>>>>
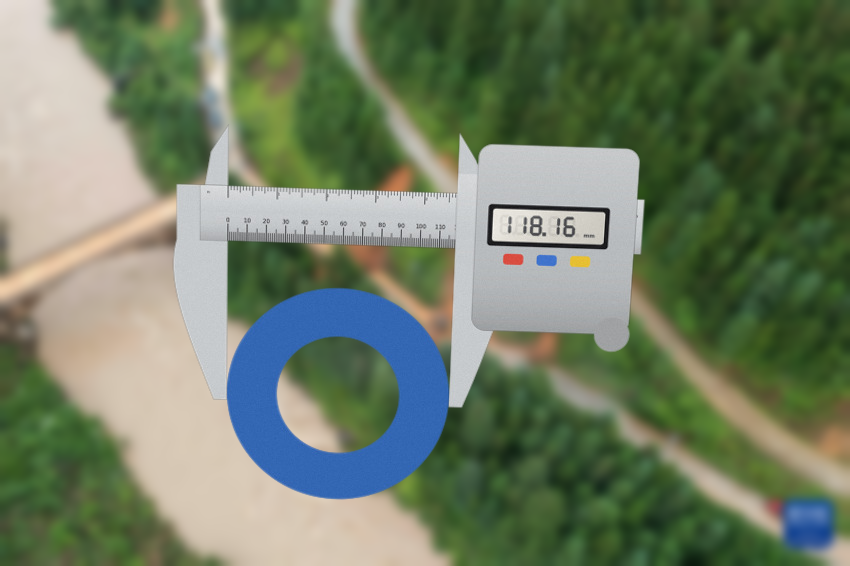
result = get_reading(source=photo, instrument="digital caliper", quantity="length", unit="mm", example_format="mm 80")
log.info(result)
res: mm 118.16
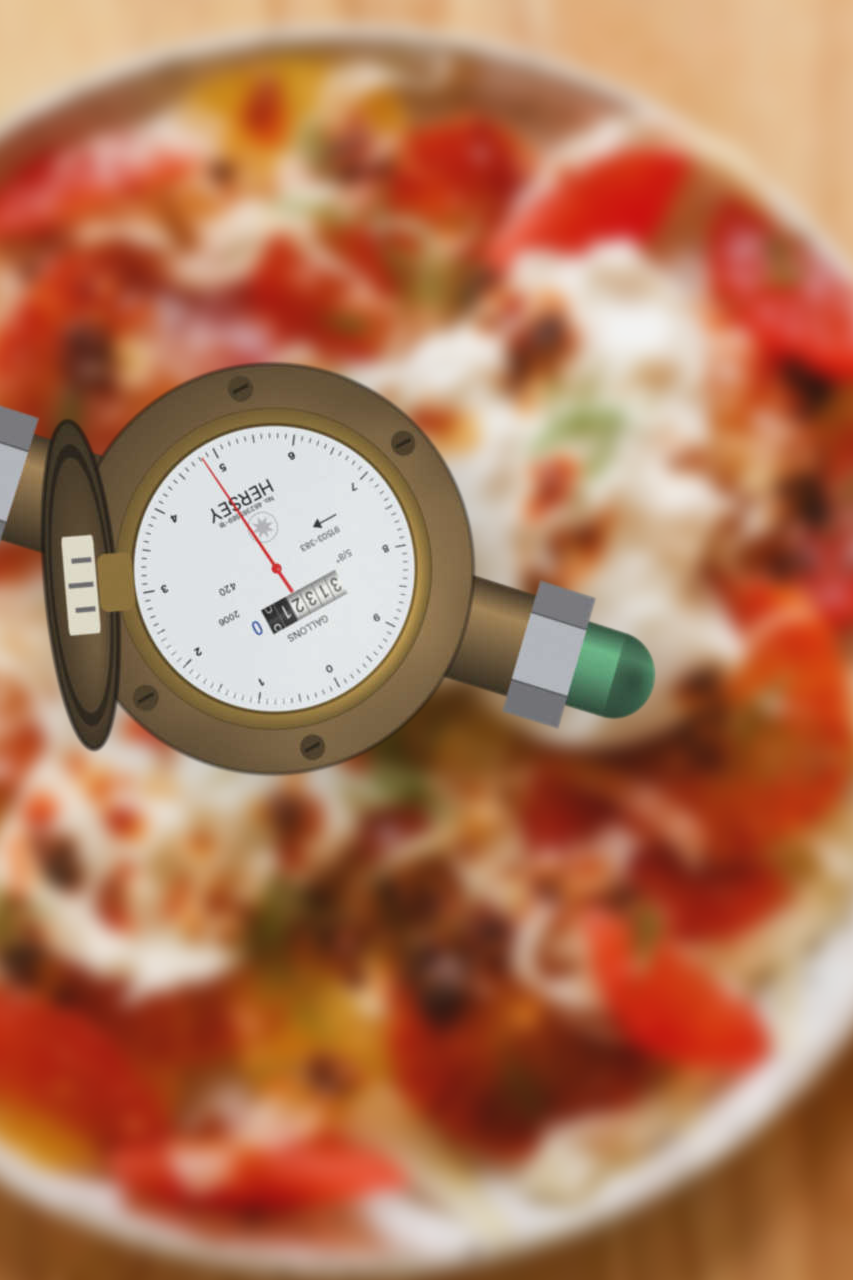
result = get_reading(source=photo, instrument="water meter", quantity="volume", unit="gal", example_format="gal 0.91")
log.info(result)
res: gal 3132184.8
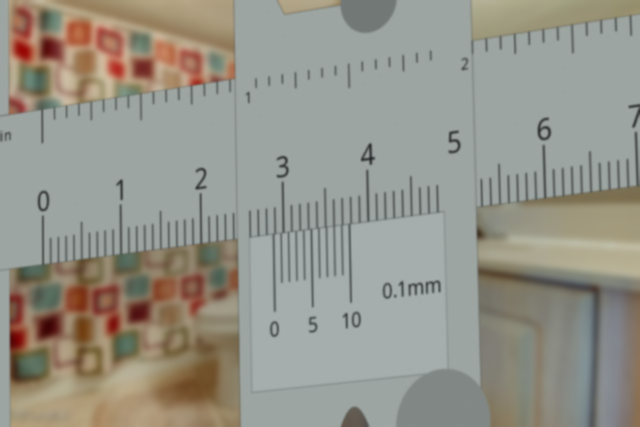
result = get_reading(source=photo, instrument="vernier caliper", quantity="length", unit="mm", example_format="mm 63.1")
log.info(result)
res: mm 28.8
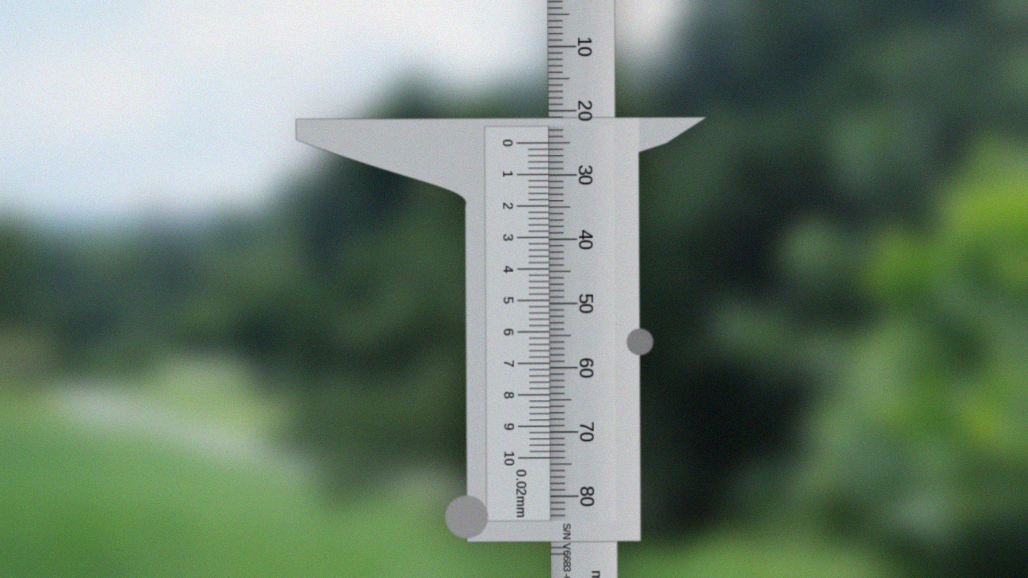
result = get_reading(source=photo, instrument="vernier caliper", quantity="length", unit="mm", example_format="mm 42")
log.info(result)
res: mm 25.0
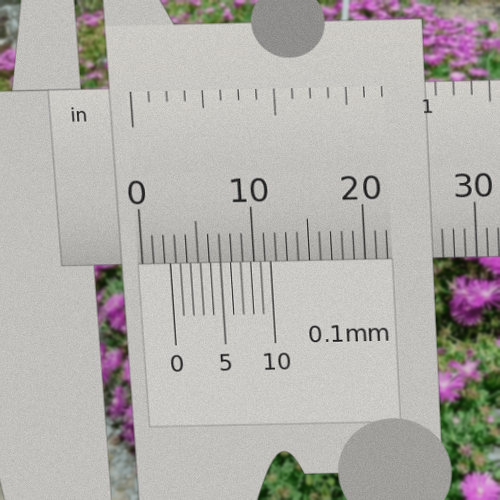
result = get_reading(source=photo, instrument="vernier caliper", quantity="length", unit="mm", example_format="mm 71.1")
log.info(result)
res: mm 2.5
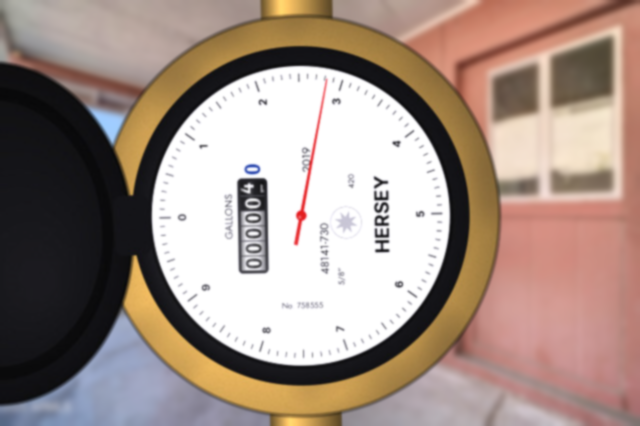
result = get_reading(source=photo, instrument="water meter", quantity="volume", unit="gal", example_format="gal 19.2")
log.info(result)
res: gal 42.8
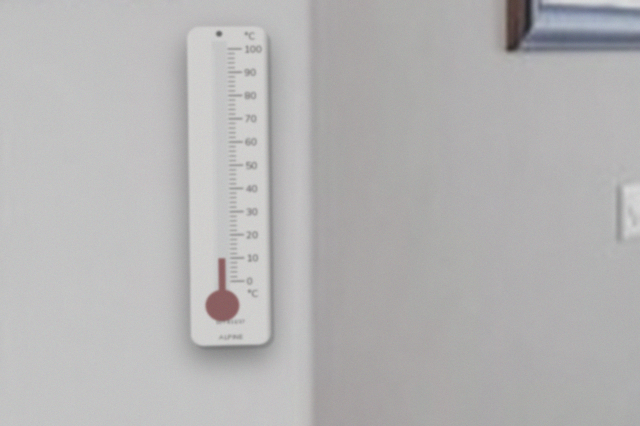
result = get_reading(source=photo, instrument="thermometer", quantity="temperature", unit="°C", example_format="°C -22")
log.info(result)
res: °C 10
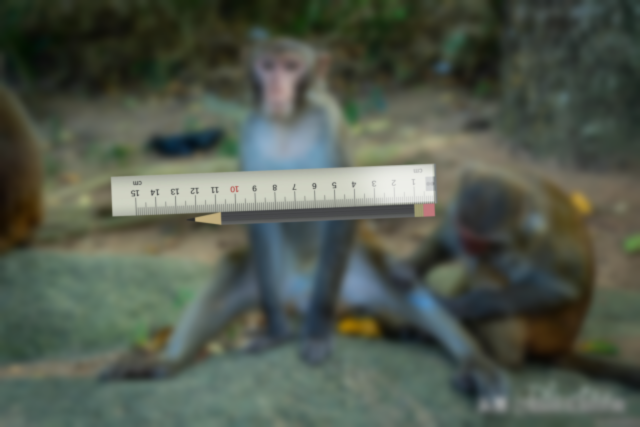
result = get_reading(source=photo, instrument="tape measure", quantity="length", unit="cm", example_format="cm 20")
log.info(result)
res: cm 12.5
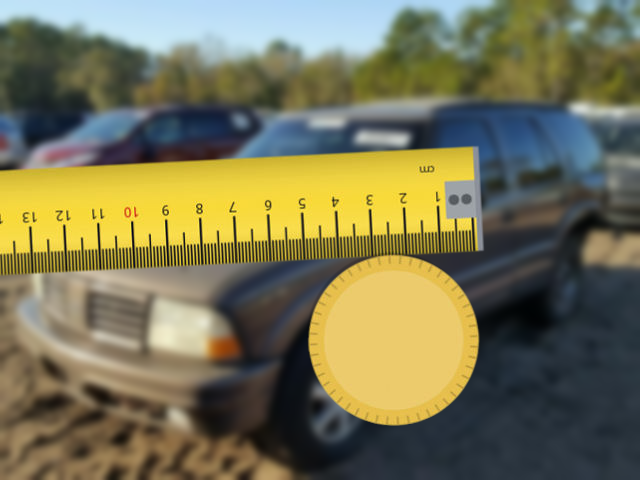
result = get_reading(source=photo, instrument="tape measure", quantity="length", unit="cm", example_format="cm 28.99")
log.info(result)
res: cm 5
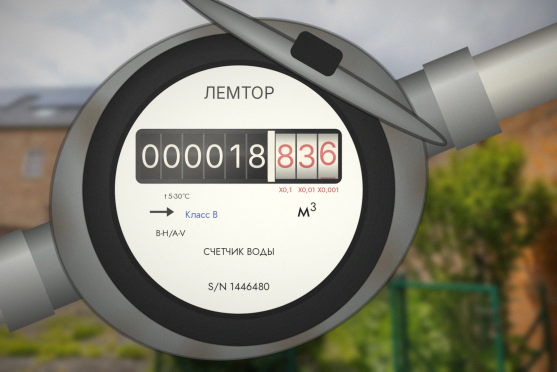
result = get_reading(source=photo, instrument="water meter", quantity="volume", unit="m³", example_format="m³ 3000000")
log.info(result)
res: m³ 18.836
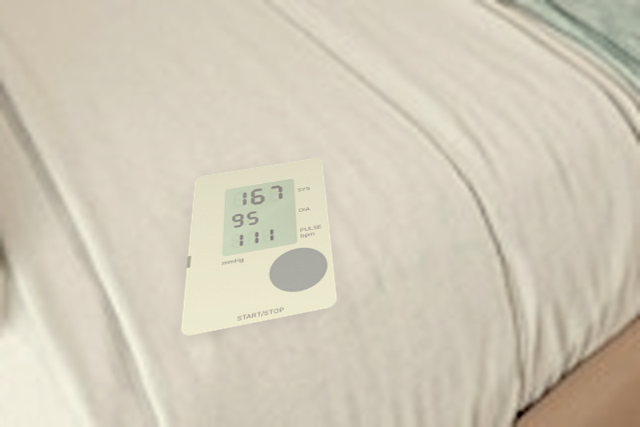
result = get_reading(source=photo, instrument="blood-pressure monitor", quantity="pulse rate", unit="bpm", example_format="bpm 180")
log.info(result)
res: bpm 111
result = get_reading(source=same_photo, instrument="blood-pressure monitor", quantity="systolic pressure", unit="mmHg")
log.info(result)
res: mmHg 167
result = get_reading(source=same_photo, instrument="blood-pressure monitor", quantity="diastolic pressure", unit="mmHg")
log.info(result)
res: mmHg 95
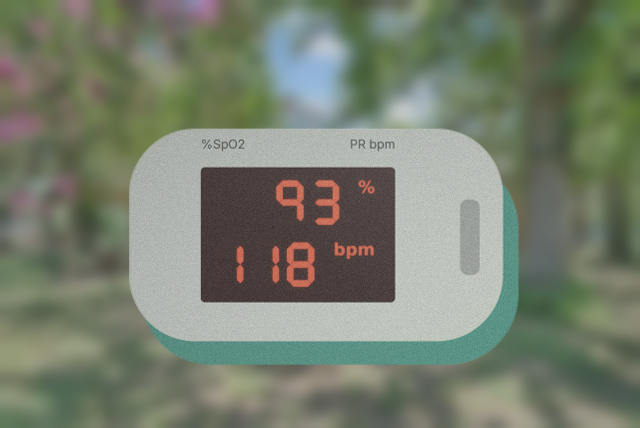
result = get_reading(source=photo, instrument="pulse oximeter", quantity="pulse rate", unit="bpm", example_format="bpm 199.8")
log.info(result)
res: bpm 118
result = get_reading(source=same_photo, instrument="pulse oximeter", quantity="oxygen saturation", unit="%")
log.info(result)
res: % 93
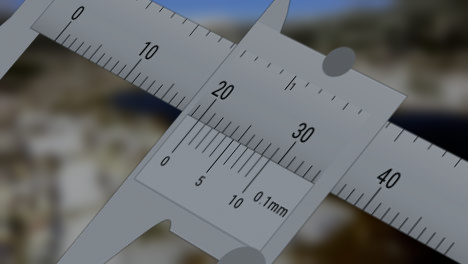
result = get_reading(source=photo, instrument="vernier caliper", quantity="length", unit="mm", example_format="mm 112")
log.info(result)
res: mm 20.0
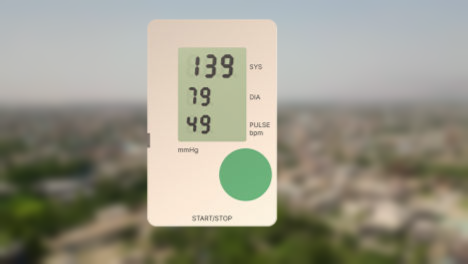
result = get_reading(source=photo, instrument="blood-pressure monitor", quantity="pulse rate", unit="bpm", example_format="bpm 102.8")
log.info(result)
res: bpm 49
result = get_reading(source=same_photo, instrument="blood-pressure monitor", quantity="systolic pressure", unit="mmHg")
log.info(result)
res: mmHg 139
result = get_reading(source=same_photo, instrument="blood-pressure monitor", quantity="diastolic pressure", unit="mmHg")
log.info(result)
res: mmHg 79
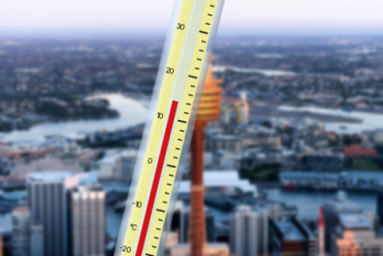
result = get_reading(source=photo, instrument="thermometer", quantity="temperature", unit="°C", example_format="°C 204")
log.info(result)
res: °C 14
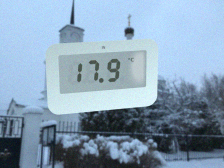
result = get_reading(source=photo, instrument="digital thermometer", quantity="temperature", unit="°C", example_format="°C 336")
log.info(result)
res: °C 17.9
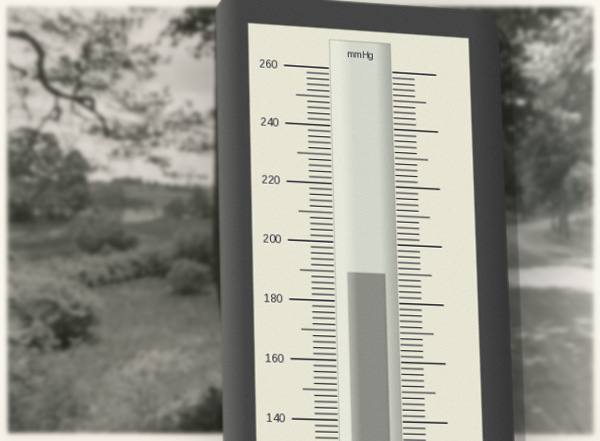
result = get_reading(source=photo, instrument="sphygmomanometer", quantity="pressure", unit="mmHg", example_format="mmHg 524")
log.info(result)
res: mmHg 190
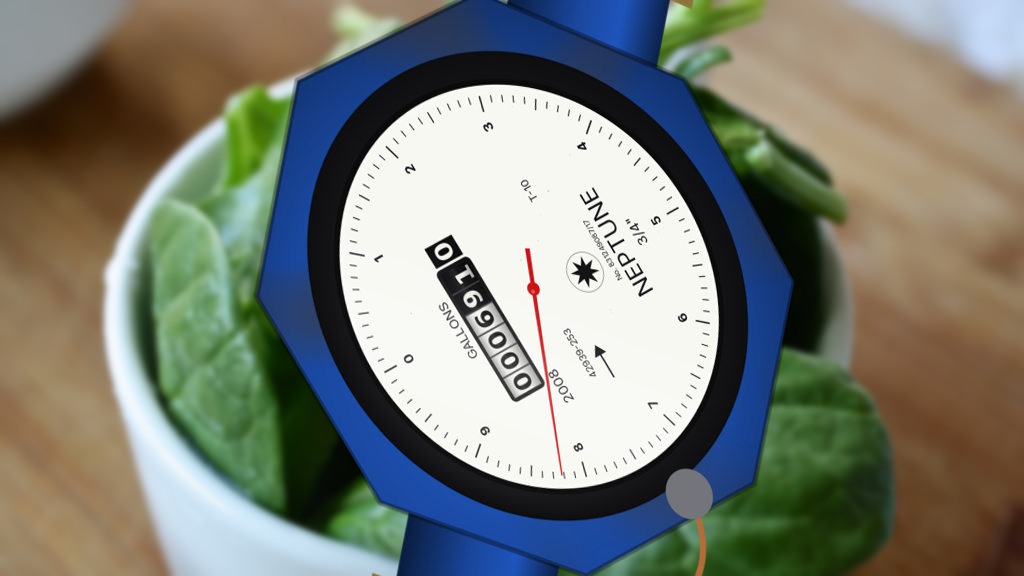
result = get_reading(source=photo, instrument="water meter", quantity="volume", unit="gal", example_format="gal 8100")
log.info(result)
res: gal 6908.2
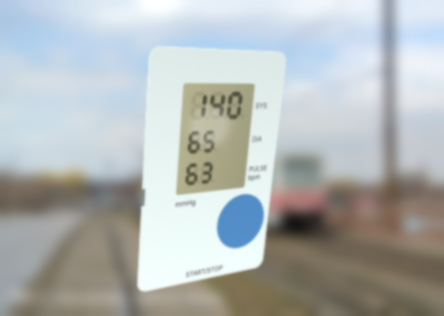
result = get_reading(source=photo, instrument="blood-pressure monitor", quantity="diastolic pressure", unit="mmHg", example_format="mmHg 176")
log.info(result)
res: mmHg 65
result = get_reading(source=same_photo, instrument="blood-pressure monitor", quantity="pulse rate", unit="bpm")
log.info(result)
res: bpm 63
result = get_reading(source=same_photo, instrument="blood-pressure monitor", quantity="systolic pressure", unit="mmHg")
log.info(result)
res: mmHg 140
<<<<
Which lines in the listing above contain the string "thermometer"? Locate each one, copy it out in full, and match case exactly.

• Solution to this task:
result = get_reading(source=photo, instrument="thermometer", quantity="temperature", unit="°C", example_format="°C -22")
result = get_reading(source=photo, instrument="thermometer", quantity="temperature", unit="°C", example_format="°C 204")
result = get_reading(source=photo, instrument="digital thermometer", quantity="temperature", unit="°C", example_format="°C 336")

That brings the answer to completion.